Cell Junctions in the Specialized Conduction System of the Heart.

Journal: 
Cell Commun Adhes
Publication Year: 
2014
Authors: 
Valeria Mezzano
Jason Pellman
Farah Sheikh
PubMed link: 
24738884
Public Summary: 
Anchoring cell junctions are integral in maintaining electro-mechanical coupling of working muscle cells; however, their role in cardiac muscle cells of the conduction system (CCS) remains less clear.

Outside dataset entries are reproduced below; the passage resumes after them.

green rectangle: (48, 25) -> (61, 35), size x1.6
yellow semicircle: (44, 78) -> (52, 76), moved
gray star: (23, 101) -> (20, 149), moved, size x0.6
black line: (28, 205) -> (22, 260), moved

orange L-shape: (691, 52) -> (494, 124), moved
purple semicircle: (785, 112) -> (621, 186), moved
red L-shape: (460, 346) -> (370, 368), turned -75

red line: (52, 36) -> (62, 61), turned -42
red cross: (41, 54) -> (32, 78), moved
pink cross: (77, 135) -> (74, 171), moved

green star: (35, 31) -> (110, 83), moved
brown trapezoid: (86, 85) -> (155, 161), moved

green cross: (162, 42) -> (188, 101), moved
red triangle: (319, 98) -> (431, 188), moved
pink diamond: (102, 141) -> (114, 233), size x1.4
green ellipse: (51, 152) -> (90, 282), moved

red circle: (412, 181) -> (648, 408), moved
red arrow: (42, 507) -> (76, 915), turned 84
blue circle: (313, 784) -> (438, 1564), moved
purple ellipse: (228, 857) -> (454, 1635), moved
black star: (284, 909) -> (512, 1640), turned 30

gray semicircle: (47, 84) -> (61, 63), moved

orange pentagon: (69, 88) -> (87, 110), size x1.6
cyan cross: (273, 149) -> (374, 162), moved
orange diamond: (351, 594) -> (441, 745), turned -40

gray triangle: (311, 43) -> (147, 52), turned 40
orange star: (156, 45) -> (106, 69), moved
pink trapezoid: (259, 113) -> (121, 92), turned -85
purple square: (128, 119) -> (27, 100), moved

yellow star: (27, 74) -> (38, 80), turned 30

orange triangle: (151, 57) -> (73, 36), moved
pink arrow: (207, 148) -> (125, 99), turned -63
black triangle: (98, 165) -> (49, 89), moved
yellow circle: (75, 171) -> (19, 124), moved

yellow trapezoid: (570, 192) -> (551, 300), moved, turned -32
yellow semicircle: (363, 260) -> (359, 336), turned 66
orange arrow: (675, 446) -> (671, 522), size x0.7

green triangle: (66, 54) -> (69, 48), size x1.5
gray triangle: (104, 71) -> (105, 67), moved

Recent studies in genetic mouse models and humans highlight the appearance of these cell junctions alongside electrical (gap) junctions in the CCS and also show that defects in these structures and their components are associated with conduction impairments in the CCS. Here we outline current evidence supporting an integral relationship between anchoring and gap junctions in the CCS. Specifically we focus on (1) molecular and ultrastructural evidence for cell-cell junctions in specialized cardiac muscle cells of the CCS, (2) genetic mouse models specifically targeting cell-cell junction components in the heart which exhibit CCS conduction defects and (3) human clinical studies from patients with cell-cell junction-based diseases that exhibit CCS electrophysiological defects.
Scientific Abstract: 
Anchoring cell junctions are integral in maintaining electro-mechanical coupling of ventricular working cardiomyocytes; however, their role in cardiomyocytes of the cardiac conduction system (CCS) remains less clear. Recent studies in genetic mouse models and humans highlight the appearance of these cell junctions alongside gap junctions in the CCS and also show that defects in these structures and their components are associated with conduction impairments in the CCS. Here we outline current evidence supporting an integral relationship between anchoring and gap junctions in the CCS. Specifically we focus on (1) molecular and ultrastructural evidence for cell-cell junctions in specialized cardiomyocytes of the CCS, (2) genetic mouse models specifically targeting cell-cell junction components in the heart which exhibit CCS conduction defects and (3) human clinical studies from patients with cell-cell junction-based diseases that exhibit CCS electrophysiological defects.